The user facility will be operated jointly by Virginia Tech and the University of Georgia’s Complex Carbohydrate Research Center. “By combining our analytical capabilities, we will have the nation’s most advanced analytical tools for glycomaterials characterization,” Roman said.

GlycoMIP will support computer-aided design and modeling of glycomaterials through a first-in-the-nation, virtual user facility that will leverage the CCRC’s sophisticated computer-modeling capabilities.

“The computational tools we have developed are uniquely suited to simulate the movements of shape-changing molecules that contain glycans, including hybrid molecules that contain other entities, such as proteins, lipids, nucleic acids or even synthetic polymers,” said Robert Woods, associate director of GlycoMIP and professor of biochemistry and molecular biology, and chemistry, at UGA.

GlycoMIP researchers will harness the power of artificial intelligence and machine learning to make glycomaterial synthesis, modeling and data analysis more accessible to the scientific community and provide urgently needed resources to advance data science.

GlycoMIP’s computational research efforts require cutting-edge, high-performance computing resources and are synergistic to the NSF-funded Molecular Sciences Software Institute, another multi-institutional organization led by Virginia Tech, which serves the global community of computational molecular scientists.

“A specific goal of the GlycoMIP project is to have predictive capabilities to inform the design of new synthetic materials with specific properties,” explained T. Daniel Crawford, director of the Molecular Sciences Software Institute and University Distinguished Professor of chemistry in Virginia Tech College of Science. “My role in this project is to provide robust and highly accurate computational predictions of a number of qualities pertaining to sugar and glycan molecules.”

Users of the new GlycoMIP facility will also have access to existing user facilities at Virginia Tech and the University of Georgia housing state-of-the-art equipment, which will be particularly beneficial to researchers at smaller universities and in industry.

The NSF award will support research by graduate students and postdoctoral associates, helping prepare them for careers in glycomaterials research and development. It will also support outreach activities, including continuing education and the introduction of glycomaterials science to elementary and secondary school students and the general public. Annual meetings of stakeholders will support scientific exchange and networking within the glycomaterials community.
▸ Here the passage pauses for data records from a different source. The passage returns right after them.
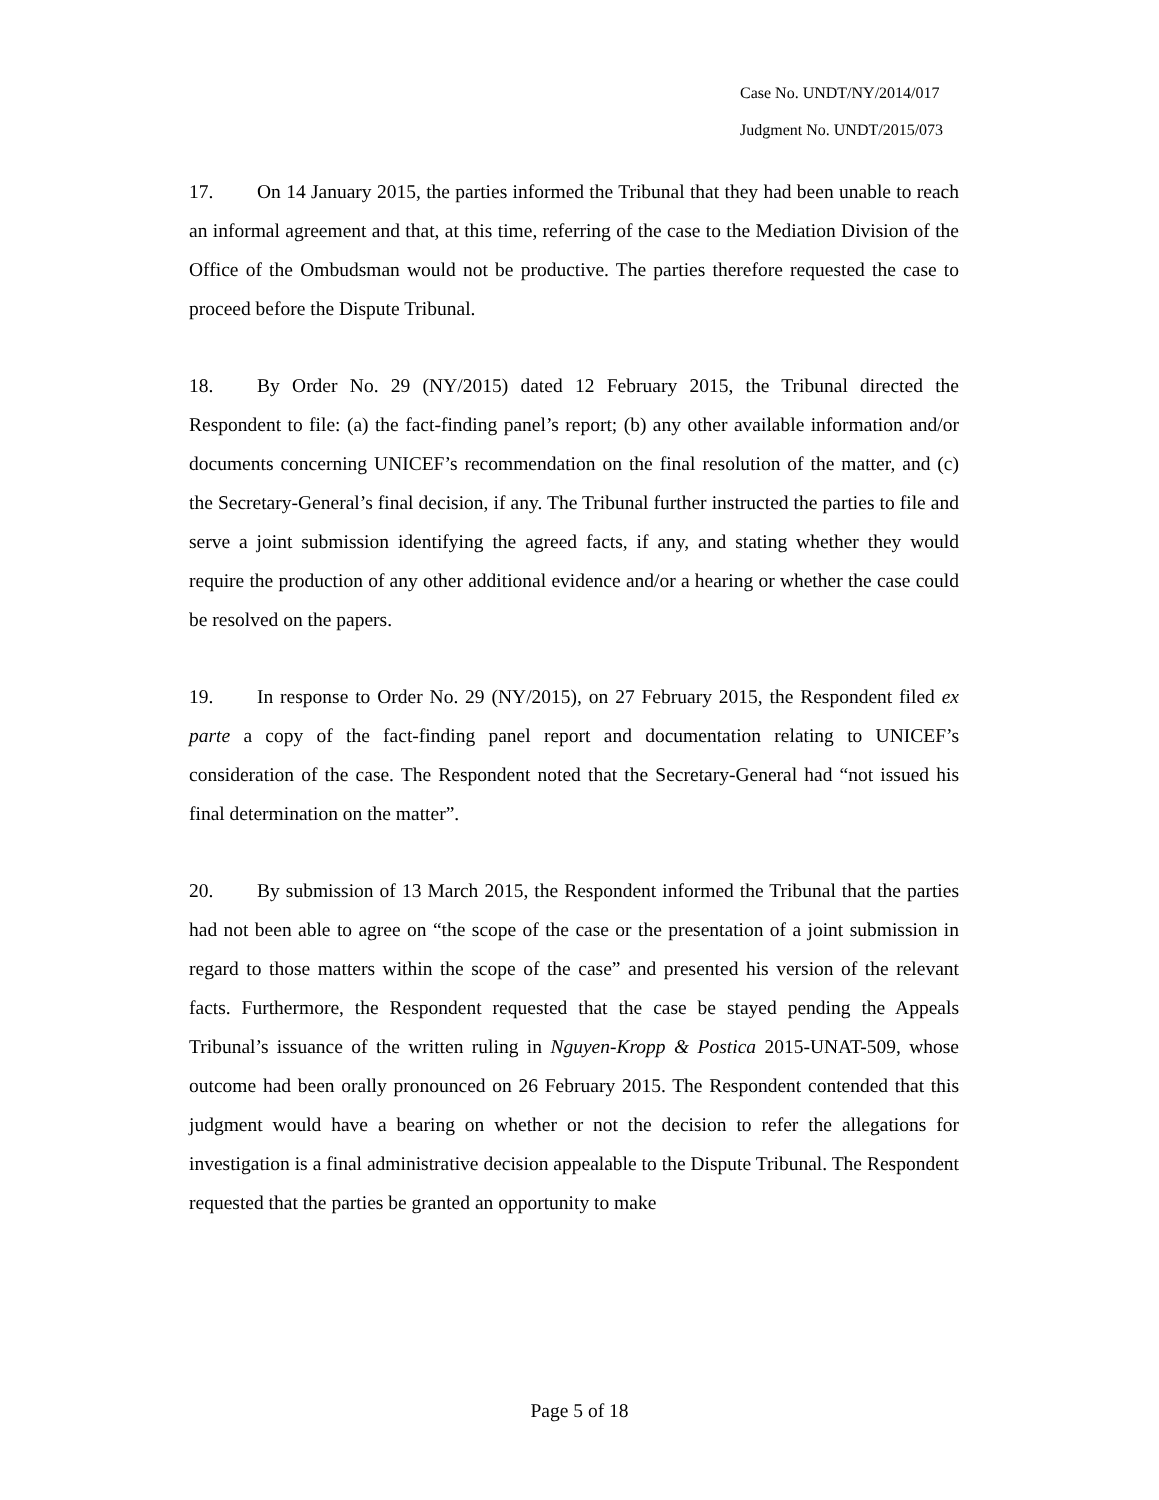Case No. UNDT/NY/2014/017
Judgment No. UNDT/2015/073
17. On 14 January 2015, the parties informed the Tribunal that they had been unable to reach an informal agreement and that, at this time, referring of the case to the Mediation Division of the Office of the Ombudsman would not be productive. The parties therefore requested the case to proceed before the Dispute Tribunal.
18. By Order No. 29 (NY/2015) dated 12 February 2015, the Tribunal directed the Respondent to file: (a) the fact-finding panel’s report; (b) any other available information and/or documents concerning UNICEF’s recommendation on the final resolution of the matter, and (c) the Secretary-General’s final decision, if any. The Tribunal further instructed the parties to file and serve a joint submission identifying the agreed facts, if any, and stating whether they would require the production of any other additional evidence and/or a hearing or whether the case could be resolved on the papers.
19. In response to Order No. 29 (NY/2015), on 27 February 2015, the Respondent filed ex parte a copy of the fact-finding panel report and documentation relating to UNICEF’s consideration of the case. The Respondent noted that the Secretary-General had “not issued his final determination on the matter”.
20. By submission of 13 March 2015, the Respondent informed the Tribunal that the parties had not been able to agree on “the scope of the case or the presentation of a joint submission in regard to those matters within the scope of the case” and presented his version of the relevant facts. Furthermore, the Respondent requested that the case be stayed pending the Appeals Tribunal’s issuance of the written ruling in Nguyen-Kropp & Postica 2015-UNAT-509, whose outcome had been orally pronounced on 26 February 2015. The Respondent contended that this judgment would have a bearing on whether or not the decision to refer the allegations for investigation is a final administrative decision appealable to the Dispute Tribunal. The Respondent requested that the parties be granted an opportunity to make
Page 5 of 18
“GlycoMIP will investigate an important class of biological materials that has been less studied,” said Linda Sapochak, director of NSF Division of Materials Research. “NSF is excited to support this Materials Innovation Platform that embraces the vision of the Materials Genome Initiative and combines scalable synthesis, high-throughput characterization, and advanced modeling to produce and explore novel glycomaterials from the molecular level to the mesoscopic scale.”

Charles Ying, NSF program director who oversees GlycoMIP and other MIPs, added, “GlycoMIP will provide unique tools and databases to users nationwide as well as to researchers at the participating institutions in several disciplines including materials, biology, and chemistry.”

GlycoMIP is funded by the NSF Division of Materials Research in the Directorate for Mathematical and Physical Sciences as well as by the Division of Molecular and Cellular Biosciences in the Directorate for Biological Sciences.

“This highly prestigious award reflects UGA’s leadership in biomaterials research and innovation, as well as the unique expertise of the CCRC,” said David Lee, UGA vice president for research. “It also reflects UGA’s desire to partner with other leading research institutions in order to advance knowledge with important practical outcomes.”

“The UGA GlycoMIP team members at the CCRC have long standing expertise in carbohydrate analysis, modeling, synthesis, and user service, with particular interest in the role of glycoproteins in human biology and disease,” Woods said. “This background has enabled a number of us to pivot research efforts to addressing the critical role of glycoproteins in Covid-19 infections.”